» **Task description**:
Transcribe every line of text from each of the items below, keeping each line unchanged and in its original order.

--

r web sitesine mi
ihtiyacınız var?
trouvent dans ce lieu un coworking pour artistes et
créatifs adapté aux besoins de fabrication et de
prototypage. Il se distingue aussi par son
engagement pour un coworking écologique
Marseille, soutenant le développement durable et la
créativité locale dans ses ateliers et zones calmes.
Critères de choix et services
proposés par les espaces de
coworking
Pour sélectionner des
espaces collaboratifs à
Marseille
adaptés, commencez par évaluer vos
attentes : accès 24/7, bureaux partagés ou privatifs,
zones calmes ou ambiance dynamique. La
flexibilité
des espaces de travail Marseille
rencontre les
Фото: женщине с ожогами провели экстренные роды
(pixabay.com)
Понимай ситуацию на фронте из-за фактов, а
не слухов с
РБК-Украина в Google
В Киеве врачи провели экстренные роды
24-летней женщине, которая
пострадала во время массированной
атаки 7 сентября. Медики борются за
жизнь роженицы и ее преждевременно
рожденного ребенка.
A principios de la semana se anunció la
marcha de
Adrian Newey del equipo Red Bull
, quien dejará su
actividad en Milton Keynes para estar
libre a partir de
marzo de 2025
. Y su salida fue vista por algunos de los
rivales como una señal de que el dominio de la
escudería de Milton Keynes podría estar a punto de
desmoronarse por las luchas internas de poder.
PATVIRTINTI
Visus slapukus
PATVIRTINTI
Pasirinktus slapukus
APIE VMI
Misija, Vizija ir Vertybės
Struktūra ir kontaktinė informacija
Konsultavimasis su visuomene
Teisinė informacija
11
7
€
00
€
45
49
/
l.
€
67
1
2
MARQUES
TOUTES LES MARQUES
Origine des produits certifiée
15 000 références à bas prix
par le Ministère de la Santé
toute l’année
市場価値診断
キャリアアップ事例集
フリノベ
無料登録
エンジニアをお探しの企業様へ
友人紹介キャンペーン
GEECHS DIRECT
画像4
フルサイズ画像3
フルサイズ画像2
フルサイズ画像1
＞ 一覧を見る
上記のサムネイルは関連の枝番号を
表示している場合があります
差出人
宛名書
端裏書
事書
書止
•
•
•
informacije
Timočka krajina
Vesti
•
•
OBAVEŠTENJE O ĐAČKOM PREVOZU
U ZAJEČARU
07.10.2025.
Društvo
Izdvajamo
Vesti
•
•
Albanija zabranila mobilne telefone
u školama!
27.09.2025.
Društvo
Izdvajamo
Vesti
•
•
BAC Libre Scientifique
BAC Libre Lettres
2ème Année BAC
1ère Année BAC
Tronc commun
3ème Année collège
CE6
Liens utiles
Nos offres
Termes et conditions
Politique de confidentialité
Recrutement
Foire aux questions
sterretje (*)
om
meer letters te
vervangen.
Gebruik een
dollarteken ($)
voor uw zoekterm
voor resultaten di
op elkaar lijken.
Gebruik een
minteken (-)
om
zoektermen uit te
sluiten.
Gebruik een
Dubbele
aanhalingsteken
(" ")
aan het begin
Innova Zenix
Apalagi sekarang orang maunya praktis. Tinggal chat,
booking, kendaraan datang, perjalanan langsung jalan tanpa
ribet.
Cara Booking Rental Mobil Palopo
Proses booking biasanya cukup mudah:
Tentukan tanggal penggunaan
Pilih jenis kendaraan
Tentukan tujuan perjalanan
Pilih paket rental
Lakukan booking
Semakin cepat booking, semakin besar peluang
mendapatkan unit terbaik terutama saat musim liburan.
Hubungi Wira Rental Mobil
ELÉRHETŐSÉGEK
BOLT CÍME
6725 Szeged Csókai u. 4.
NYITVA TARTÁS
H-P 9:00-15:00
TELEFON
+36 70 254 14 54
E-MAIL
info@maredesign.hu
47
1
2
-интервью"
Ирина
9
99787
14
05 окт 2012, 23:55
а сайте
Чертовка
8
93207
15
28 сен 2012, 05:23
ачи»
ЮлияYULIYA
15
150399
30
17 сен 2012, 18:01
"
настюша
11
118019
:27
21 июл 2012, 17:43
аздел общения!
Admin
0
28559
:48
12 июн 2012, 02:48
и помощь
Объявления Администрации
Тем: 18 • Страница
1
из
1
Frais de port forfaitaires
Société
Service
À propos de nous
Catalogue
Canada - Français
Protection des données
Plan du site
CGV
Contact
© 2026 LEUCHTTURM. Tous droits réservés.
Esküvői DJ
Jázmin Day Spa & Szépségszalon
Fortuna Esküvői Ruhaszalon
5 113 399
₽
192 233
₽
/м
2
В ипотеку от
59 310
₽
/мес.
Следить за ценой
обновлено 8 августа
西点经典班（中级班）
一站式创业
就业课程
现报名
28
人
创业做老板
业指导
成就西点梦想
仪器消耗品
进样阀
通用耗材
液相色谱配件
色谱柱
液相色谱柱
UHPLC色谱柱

--

» **Solution to the exercise**:
r web sitesine mi
ihtiyacınız var?
trouvent dans ce lieu un coworking pour artistes et
créatifs adapté aux besoins de fabrication et de
prototypage. Il se distingue aussi par son
engagement pour un coworking écologique
Marseille, soutenant le développement durable et la
créativité locale dans ses ateliers et zones calmes.
Critères de choix et services
proposés par les espaces de
coworking
Pour sélectionner des
espaces collaboratifs à
Marseille
adaptés, commencez par évaluer vos
attentes : accès 24/7, bureaux partagés ou privatifs,
zones calmes ou ambiance dynamique. La
flexibilité
des espaces de travail Marseille
rencontre les
Фото: женщине с ожогами провели экстренные роды
(pixabay.com)
Понимай ситуацию на фронте из-за фактов, а
не слухов с
РБК-Украина в Google
В Киеве врачи провели экстренные роды
24-летней женщине, которая
пострадала во время массированной
атаки 7 сентября. Медики борются за
жизнь роженицы и ее преждевременно
рожденного ребенка.
A principios de la semana se anunció la
marcha de
Adrian Newey del equipo Red Bull
, quien dejará su
actividad en Milton Keynes para estar
libre a partir de
marzo de 2025
. Y su salida fue vista por algunos de los
rivales como una señal de que el dominio de la
escudería de Milton Keynes podría estar a punto de
desmoronarse por las luchas internas de poder.
PATVIRTINTI
Visus slapukus
PATVIRTINTI
Pasirinktus slapukus
APIE VMI
Misija, Vizija ir Vertybės
Struktūra ir kontaktinė informacija
Konsultavimasis su visuomene
Teisinė informacija
11
7
€
00
€
45
49
/
l.
€
67
1
2
MARQUES
TOUTES LES MARQUES
Origine des produits certifiée
15 000 références à bas prix
par le Ministère de la Santé
toute l’année
市場価値診断
キャリアアップ事例集
フリノベ
無料登録
エンジニアをお探しの企業様へ
友人紹介キャンペーン
GEECHS DIRECT
画像4
フルサイズ画像3
フルサイズ画像2
フルサイズ画像1
＞ 一覧を見る
上記のサムネイルは関連の枝番号を
表示している場合があります
差出人
宛名書
端裏書
事書
書止
•
•
•
informacije
Timočka krajina
Vesti
•
•
OBAVEŠTENJE O ĐAČKOM PREVOZU
U ZAJEČARU
07.10.2025.
Društvo
Izdvajamo
Vesti
•
•
Albanija zabranila mobilne telefone
u školama!
27.09.2025.
Društvo
Izdvajamo
Vesti
•
•
BAC Libre Scientifique
BAC Libre Lettres
2ème Année BAC
1ère Année BAC
Tronc commun
3ème Année collège
CE6
Liens utiles
Nos offres
Termes et conditions
Politique de confidentialité
Recrutement
Foire aux questions
sterretje (*)
om
meer letters te
vervangen.
Gebruik een
dollarteken ($)
voor uw zoekterm
voor resultaten di
op elkaar lijken.
Gebruik een
minteken (-)
om
zoektermen uit te
sluiten.
Gebruik een
Dubbele
aanhalingsteken
(" ")
aan het begin
Innova Zenix
Apalagi sekarang orang maunya praktis. Tinggal chat,
booking, kendaraan datang, perjalanan langsung jalan tanpa
ribet.
Cara Booking Rental Mobil Palopo
Proses booking biasanya cukup mudah:
Tentukan tanggal penggunaan
Pilih jenis kendaraan
Tentukan tujuan perjalanan
Pilih paket rental
Lakukan booking
Semakin cepat booking, semakin besar peluang
mendapatkan unit terbaik terutama saat musim liburan.
Hubungi Wira Rental Mobil
ELÉRHETŐSÉGEK
BOLT CÍME
6725 Szeged Csókai u. 4.
NYITVA TARTÁS
H-P 9:00-15:00
TELEFON
+36 70 254 14 54
E-MAIL
info@maredesign.hu
47
1
2
-интервью"
Ирина
9
99787
14
05 окт 2012, 23:55
а сайте
Чертовка
8
93207
15
28 сен 2012, 05:23
ачи»
ЮлияYULIYA
15
150399
30
17 сен 2012, 18:01
"
настюша
11
118019
:27
21 июл 2012, 17:43
аздел общения!
Admin
0
28559
:48
12 июн 2012, 02:48
и помощь
Объявления Администрации
Тем: 18 • Страница
1
из
1
Frais de port forfaitaires
Société
Service
À propos de nous
Catalogue
Canada - Français
Protection des données
Plan du site
CGV
Contact
© 2026 LEUCHTTURM. Tous droits réservés.
Esküvői DJ
Jázmin Day Spa & Szépségszalon
Fortuna Esküvői Ruhaszalon
5 113 399
₽
192 233
₽
/м
2
В ипотеку от
59 310
₽
/мес.
Следить за ценой
обновлено 8 августа
西点经典班（中级班）
一站式创业
就业课程
现报名
28
人
创业做老板
业指导
成就西点梦想
仪器消耗品
进样阀
通用耗材
液相色谱配件
色谱柱
液相色谱柱
UHPLC色谱柱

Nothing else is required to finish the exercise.